Blogging has trained me to watch a lot more of life rather than just be a part of it. I listen for inflections or nuggets of information, I watch people or situations and I’m more ready to participate.
Alda | 06-Mar-05 at 3:59 pm | Permalink
I ask myself this question all the time. Why bother? Does anybody care? etc etc. And then I may decide, ah, to hell with it, and a short while later I’m seized with the compulsion to blog about something. And it’s enough if just one person reads it.
A fringe benefit I hadn’t considered in the beginning - as one of my commentors put it the other day - is creating your own community. You feel an affinity with others, you comment on their blogs, they on yours, and suddenly you find you’ve got this circle of friends and it’s nice.
But when I get into a ‘blogslump’ it’s a question of keeping the faith, as Colin so succinctly put it on my site the other day. Because eventually I tend to bounce back and love blogging again :)
wedge | 06-Mar-05 at 10:54 pm | Permalink
I basically just start writing sometimes, and very RARELY draft it. When I decide to write on something, I do it, and publish it on one session. The only things I draft are resaerch type things, where i need to check facts, or read more about something.

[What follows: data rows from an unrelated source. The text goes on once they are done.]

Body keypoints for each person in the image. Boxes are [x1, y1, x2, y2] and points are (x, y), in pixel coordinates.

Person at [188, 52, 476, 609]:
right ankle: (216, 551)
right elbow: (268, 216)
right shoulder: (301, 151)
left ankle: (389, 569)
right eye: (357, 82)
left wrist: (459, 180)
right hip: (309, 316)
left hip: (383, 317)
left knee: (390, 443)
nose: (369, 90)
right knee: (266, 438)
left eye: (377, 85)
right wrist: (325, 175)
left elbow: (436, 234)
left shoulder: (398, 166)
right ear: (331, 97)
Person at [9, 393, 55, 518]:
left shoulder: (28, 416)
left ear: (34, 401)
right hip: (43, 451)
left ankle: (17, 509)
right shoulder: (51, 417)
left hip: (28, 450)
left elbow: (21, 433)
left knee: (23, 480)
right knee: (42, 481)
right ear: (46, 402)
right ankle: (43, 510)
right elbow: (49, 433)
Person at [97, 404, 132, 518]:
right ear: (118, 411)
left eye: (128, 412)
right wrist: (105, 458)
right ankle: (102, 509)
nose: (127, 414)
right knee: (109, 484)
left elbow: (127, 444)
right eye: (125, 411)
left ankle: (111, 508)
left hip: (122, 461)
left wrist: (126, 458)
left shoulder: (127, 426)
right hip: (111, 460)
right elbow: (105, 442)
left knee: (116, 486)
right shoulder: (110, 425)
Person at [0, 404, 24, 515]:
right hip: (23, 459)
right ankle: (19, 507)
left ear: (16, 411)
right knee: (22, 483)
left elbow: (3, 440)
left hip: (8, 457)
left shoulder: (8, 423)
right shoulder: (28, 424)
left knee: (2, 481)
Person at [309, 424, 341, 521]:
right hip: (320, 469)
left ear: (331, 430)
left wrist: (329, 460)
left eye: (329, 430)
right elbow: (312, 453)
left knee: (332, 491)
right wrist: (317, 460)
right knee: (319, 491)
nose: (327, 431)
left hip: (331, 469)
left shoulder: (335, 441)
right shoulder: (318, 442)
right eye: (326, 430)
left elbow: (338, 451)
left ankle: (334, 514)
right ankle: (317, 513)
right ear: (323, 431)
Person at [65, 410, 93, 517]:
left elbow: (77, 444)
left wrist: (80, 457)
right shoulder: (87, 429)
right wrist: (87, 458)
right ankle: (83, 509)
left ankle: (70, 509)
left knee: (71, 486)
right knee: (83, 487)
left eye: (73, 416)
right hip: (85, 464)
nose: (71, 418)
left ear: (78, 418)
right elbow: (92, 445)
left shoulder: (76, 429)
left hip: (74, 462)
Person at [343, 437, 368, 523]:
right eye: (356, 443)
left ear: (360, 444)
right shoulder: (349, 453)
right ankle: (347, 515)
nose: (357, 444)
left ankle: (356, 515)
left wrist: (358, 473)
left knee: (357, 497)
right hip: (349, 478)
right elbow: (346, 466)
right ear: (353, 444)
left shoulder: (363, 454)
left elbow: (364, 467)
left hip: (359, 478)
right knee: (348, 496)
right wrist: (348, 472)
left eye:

Mine is very random, and I think I started it because I really wanted to just have a website… and its the best way to get content, is to just make it up. I don’t know how entertaining it is, asd i have gotten mixed reviews, but I get baout 100 hits a week, which is cool with me.
Alot ofthe time, when I can’t get content, i find internet crap, or just post a quick thing about what I’m excited about. Thats why I have a “pic of the day” category. It’s not tecjhnically a daily picture, justa funny one that i can post when i have no ideas.